Introduction
Solar energy's growth is accelerating due to lower production costs and the rise of megaprojects. However, traditional approaches to managing weather-related risks, such as climate change, grid integration, large-scale project design, and a trend towards 'data shopping', may be hindered by the following factors. Solar developers relying on outdated standards of solar resource assessment and forecasting may be left unable to accurately evaluate the future production of their assets. Unreliable data affects valuations of proposed and existing projects, with an impact felt throughout the entire project lifecycle.
In the world of megaprojects, there is little room for errors, and a 1% decrease in asset performance translates to lost revenue of EUR 1,000/MW/year. To support solar developers as they build at greater scale than ever before, we have ranked the five most critical data challenges facing the successful global deployment of large-scale solar.

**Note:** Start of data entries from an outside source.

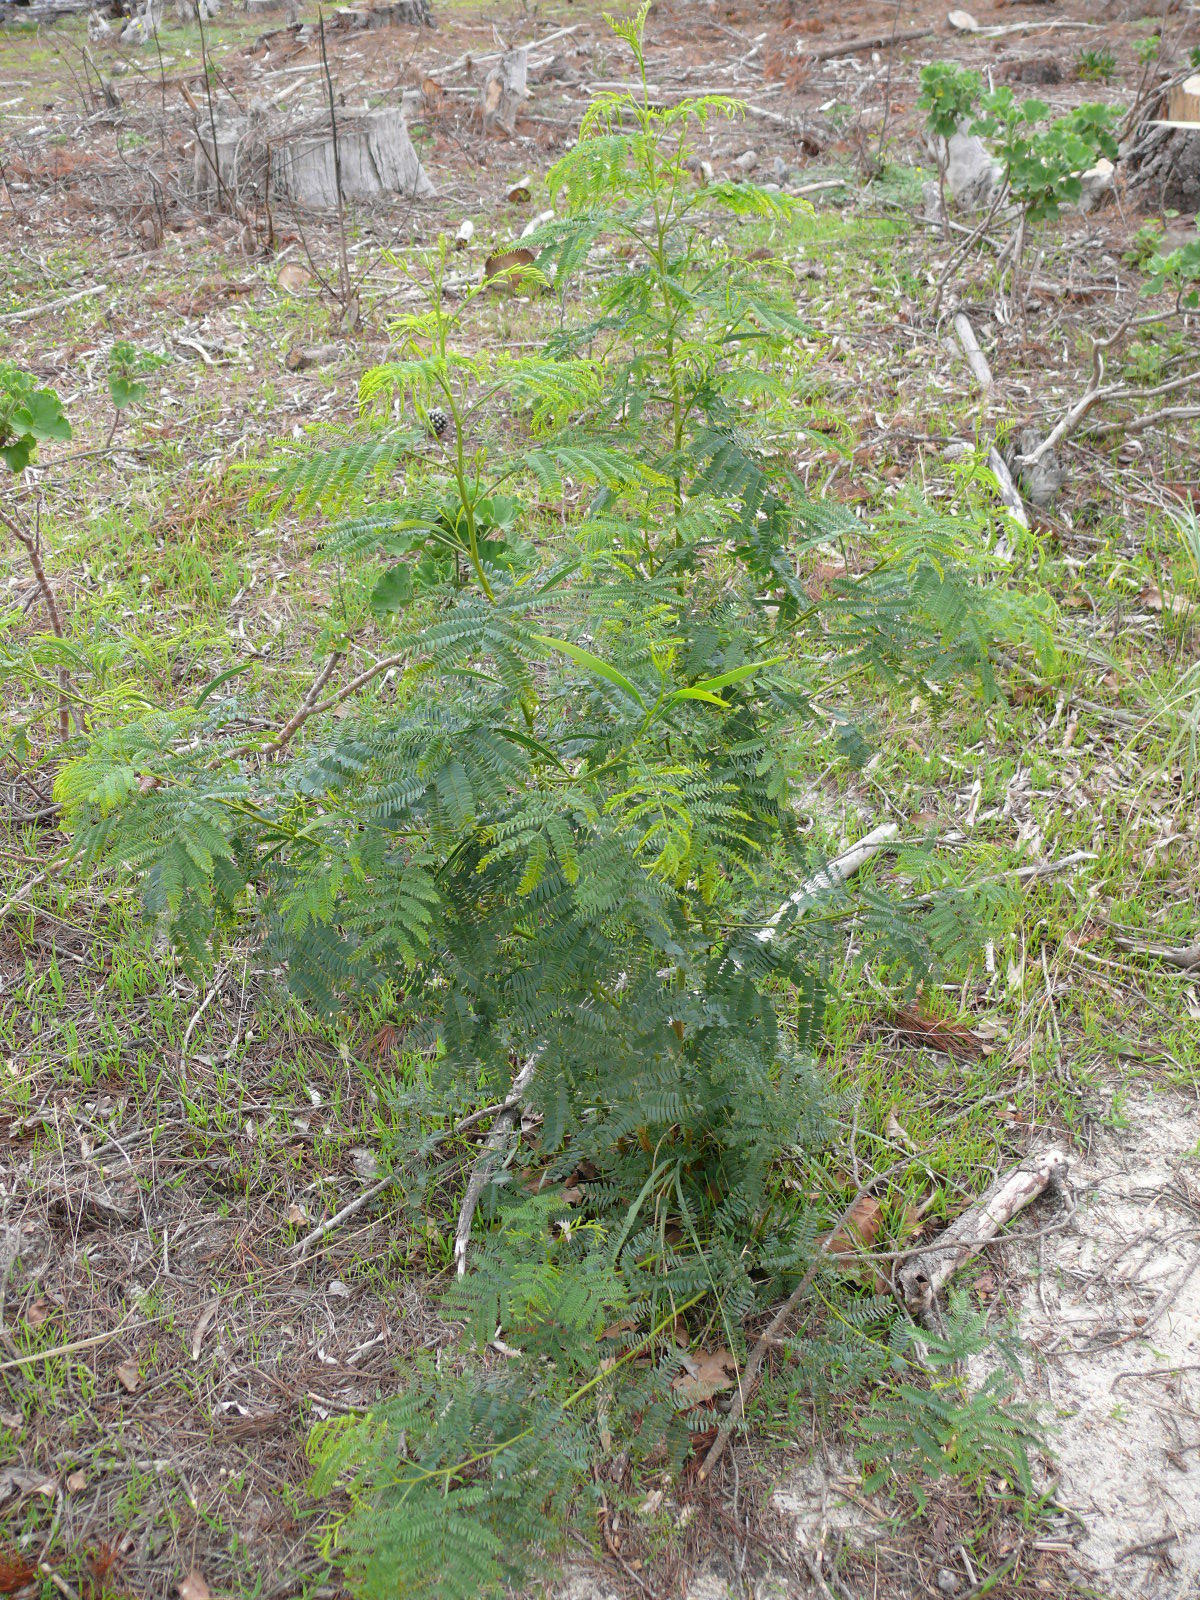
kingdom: Plantae
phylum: Tracheophyta
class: Magnoliopsida
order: Fabales
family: Fabaceae
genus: Acacia
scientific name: Acacia implexa
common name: Black wattle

Challenges 1: Project design is pushed to the limits
Solar energy has stood unaided across many markets globally in the last few years, adopting new technologies such as bi-facial PV modules and trackers to support ever lower prices at auctions. In this environment, project design is being pushed to the limits, with very little margin for error. Without good data inputs, developers risk making costly mistakes as assets fail to deliver on projected production.
Challenge 2: Climate resilience
Solar is facing a changing risk profile due to fluctuations of established weather patterns caused by climate change. Reducing resource risk is seen as a high priority for leading businesses in solar energy. Using validated meteorological and environmental data to underpin a more complete evaluation of risks faced by projects can help ensure that assets retain their value throughout their lifecycle.
Challenge 3: Grid integration and storage
A significant challenge associated with the global implementation of solar energy has been the integration into existing electrical grids. Solar energy generation is subject to seasonal variations and ceases during nighttime hours. Grids can also be affected by high solar power variation due changes in cloud cover. This challenge propels ongoing investment in 'solar plus storage' and solar/wind hybrid initiatives, as the industry prepares for extensive grid integration and strives to fulfill the technical specifications of contemporary smart grids.
As the intricacy of energy infrastructure escalates, it prompts significant inquiries regarding the quality of data presently employed within the solar sector. In order to address the constraints associated with solar photovoltaic technology and to satisfy emerging utility requirements, the industry must depend on precise and highly detailed data. Underestimating the necessity for dependable data to efficiently manage solar projects may lead to curtailment resulting from overproduction, as well as penalties imposed by grid operators for failing to fulfill their obligations. In the context of large-scale initiatives, this is of paramount importance; no operator wishes to assume responsibility for a blackout.
Challenge 4: Overlooked Opportunities for On-Site Measurements
Large-scale solar initiatives require an extended duration to advance from the stage of project award to the attainment of financial closure. During this period, developers can attain greater assurance regarding the profitability of their projects by conducting measurements of solar radiation and, increasingly, albedo. However, the importance of conducting reliable on-site measurements is frequently overlooked, resulting in the loss of a crucial source of information necessary for tailoring satellite-based model outputs to the specific geographical conditions of the site. Even in instances where measurements are conducted, they frequently fail to meet the requisite standards necessary to provide meaningful value.